O PayPal era praticamente sinônimo de pagamento online há duas décadas. Mas nos últimos anos, a empresa vinha perdendo força em um mercado cada vez mais fragmentado, com startups de fintech (como a própria Stripe) comendo seu espaço. Uma aquisição dessas sinalizaria que o founder Stripe achava que valia mais a pena absorver uma marca global do que seguir crescendo sozinha.
Para o mercado de capitais, isso ilustra um padrão: em setores com muita concorrência e margens sob pressão, consolidação vira a saída.
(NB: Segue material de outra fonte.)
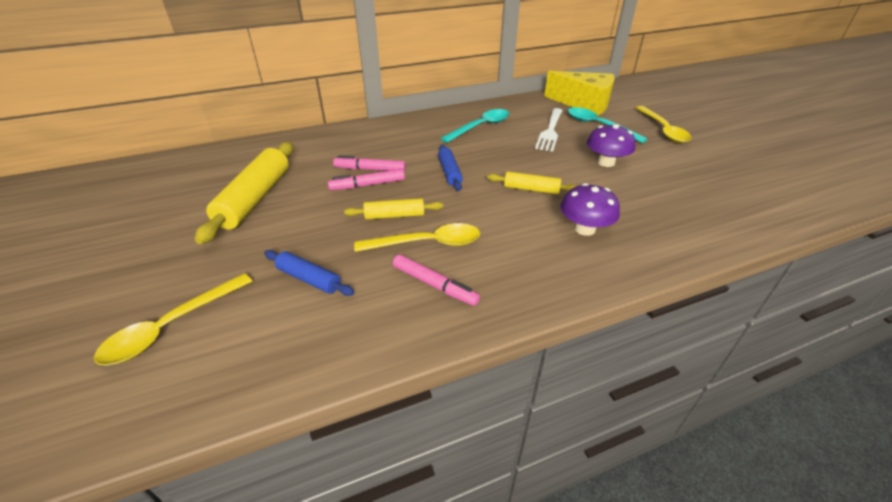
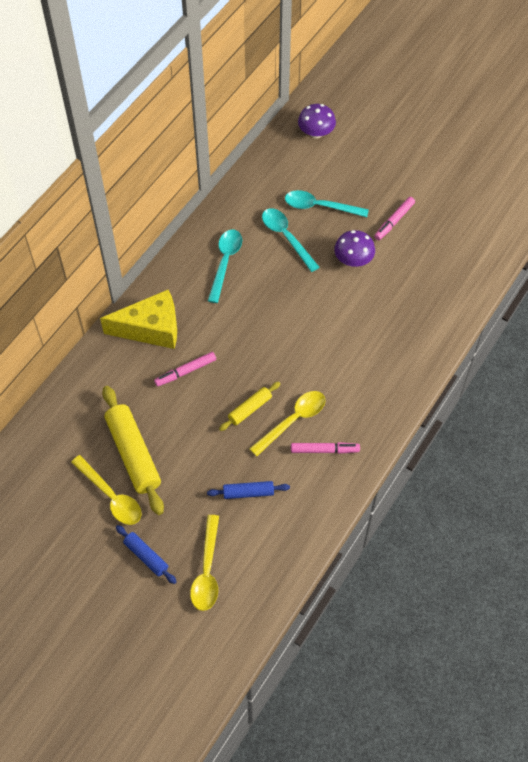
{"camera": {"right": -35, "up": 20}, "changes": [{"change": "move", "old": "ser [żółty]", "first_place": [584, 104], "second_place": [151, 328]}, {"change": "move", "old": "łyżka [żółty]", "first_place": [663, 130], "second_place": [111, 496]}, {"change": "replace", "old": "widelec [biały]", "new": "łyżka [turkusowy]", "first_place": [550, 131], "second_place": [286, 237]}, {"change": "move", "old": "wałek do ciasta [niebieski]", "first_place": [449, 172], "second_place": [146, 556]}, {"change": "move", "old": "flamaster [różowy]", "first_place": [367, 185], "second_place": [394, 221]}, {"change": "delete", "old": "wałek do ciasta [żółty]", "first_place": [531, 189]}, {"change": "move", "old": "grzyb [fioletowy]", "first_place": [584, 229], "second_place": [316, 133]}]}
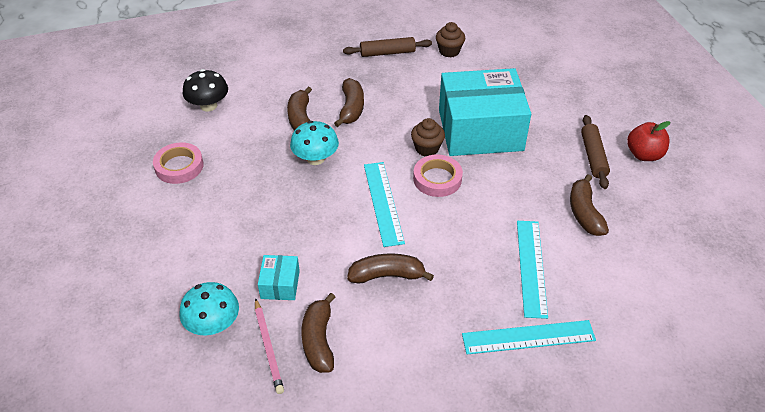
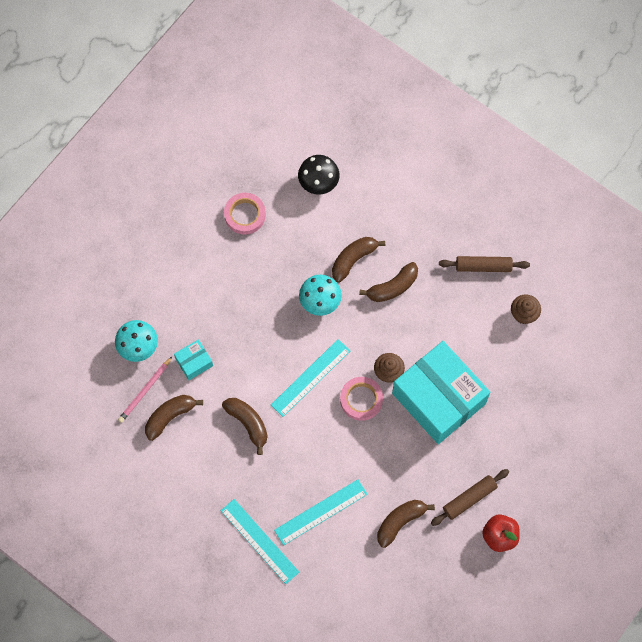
{"camera": {"right": 55, "up": 25}, "changes": [{"change": "rotate", "old": "wałek do ciasta [brązowy]", "first_place": [387, 53], "second_place": [483, 266], "degrees": -45}]}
Grandes fundos e investidores estratégicos começam a olhar para "qual marca + qual escala?", em vez de deixar que dez pequenas empresas saiam da concorrência morrendo uma a uma.
Nada está fechado — a oferta ainda precisa de aprovações regulatórias —, mas o fato de uma startup tão jovem conseguir fazer uma aposta dessa fala sobre quanta liquidez existe no mercado global de private equity agora. Mesmo com juros altos nos EUA, grandes fundos seguem arriscando tudo em bets consolidadoras.